The Animal Ethics Committee of Zhejiang Ocean University and the Marine Fishery Institute of Zhejiang Province approved the experiments in this study under the process number: 2017C04003.

Sampling and sequencing

DNA was isolated from the fresh muscle tissue of a gynogenetic yellow drum individual (Fig. 1) reared in the research station at the Marine Fishery Institute of Zhejiang Province (Xishan Island, Zhoushan, China). We used a standard phenol-chloroform extraction method to obtain high-molecular weight DNA. The quality of DNA was determined by gel electrophoresis to ensure that the DNA samples met library sequencing requirements. The isolated DNA was then sequenced using the PacBio Sequel II system and the Illumina HiSeq X Ten platform. According to the manufacturers’ protocols, we constructed two 20-kb libraries and sequenced them using the PacBio Sequel II platform. The Illumina HiSeq X Ten platform was used to sequence the 150-bp paired-end libraries with a 270-bp insertion. After trimming the low-quality reads and adaptor sequences from the generated data as described in[14], we eventually obtained 45.63 Gb (70.15 ×) of Illumina short reads and 80.27 Gb (114.67 ×) of PacBio long reads for the genome assembly. The average and N50 lengths of the PacBio long subreads were 9.79 and 15.17 kb, respectively. For Hi-C library preparation, the blood sample of the same gynogenetic yellow drum individual (Fig. 1) was fixed with formaldehyde, and then the restriction enzyme MboI was added to digest the DNA as described in[15]. The 5′ overhang was then repaired using biotinylated residues. A paired-end library of approximately 300 bp insert size was constructed following standard Hi-C library preparation protocols[15], and was sequenced on the Illumina HiSeq X Ten platform.
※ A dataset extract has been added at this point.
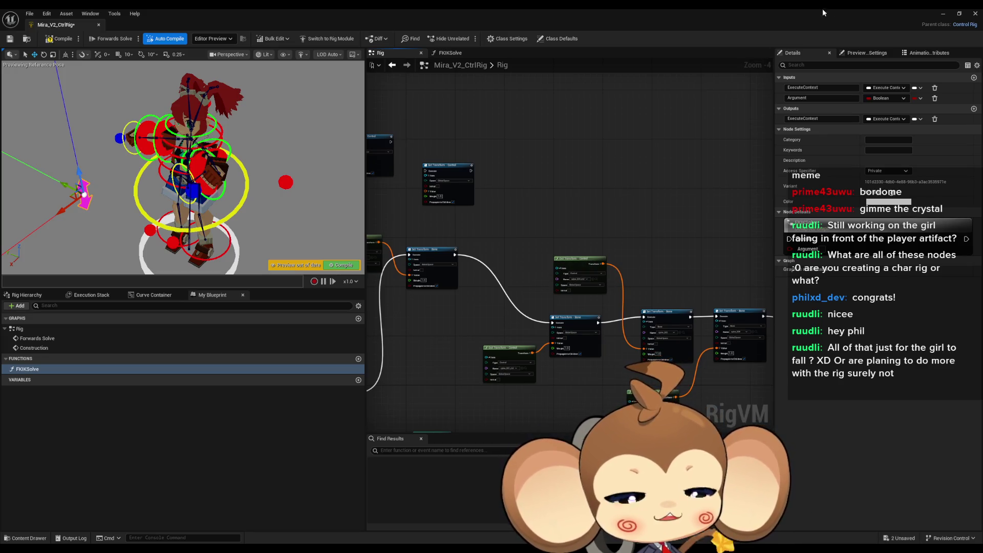
Step: Save the rig and sequence assets with Ctrl+Shift+S and launch Play in Editor from Main
{"action": "left_click", "coordinate": [939, 12]}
After applying the same filtering procedures[15], we obtained 70.42 Gb of filtered data (100.63×) and used them for genome assembly. We also collected tissue samples of the individual used for genome assembling from the following locations for PacBio full-length transcriptome sequencing: muscle, liver, heart, brain, stomach, intestine, spleen, kidney, gill, ovary, and testis. Pooled RNA samples from these tissues were used to construct two libraries, one 2 kb long and the other 5 kb long. We obtained 18.88 Gb data with an N50 length of 3.2 kb for gene annotation.

Fig. 1

A yellow drum, Nibea albiflora.

De novo assembly of the yellow drum genome

We assembled a hybrid de novo yellow drum genome using the data generated from the Illumina and PacBio platforms and presented a description of this in Table 1. We used the PacBio long reads and Illumina short reads to correct sequencing errors in the primary data[14,16] and estimated the genome size of yellow drums using Illumina data based on the k-mers spectrum. Using Jellyfish (v2.1.3)[17], a number of 38,374,553,242 17-mers were identified. The total number of erroneous k-mers was 286,377,263, and the k-mers depth was 69. Therefore, the genome size of the yellow drum was estimated to be approximately 650.42 Mb. The proportions of repeat sequences and heterozygosity, based on the 17-mers method, were estimated to be 33.37% and 0.21%, respectively. To evaluate the PacBio SMRT sequencing reads, we used Canu (v1.5)[16] to correct errors using the following parameters: minReadLength = 2000, minOverlapLength = 1000, -useGrid = 0, and corOvlMemory = 15. Canu was then used to perform the initial assembly of yellow drum contigs, which resulted in a 628.01-Mb genome with 1,213 contigs and an N50 of 4.42 Mb[18].

Table 1

Statistical description of the yellow drum genome and annotation.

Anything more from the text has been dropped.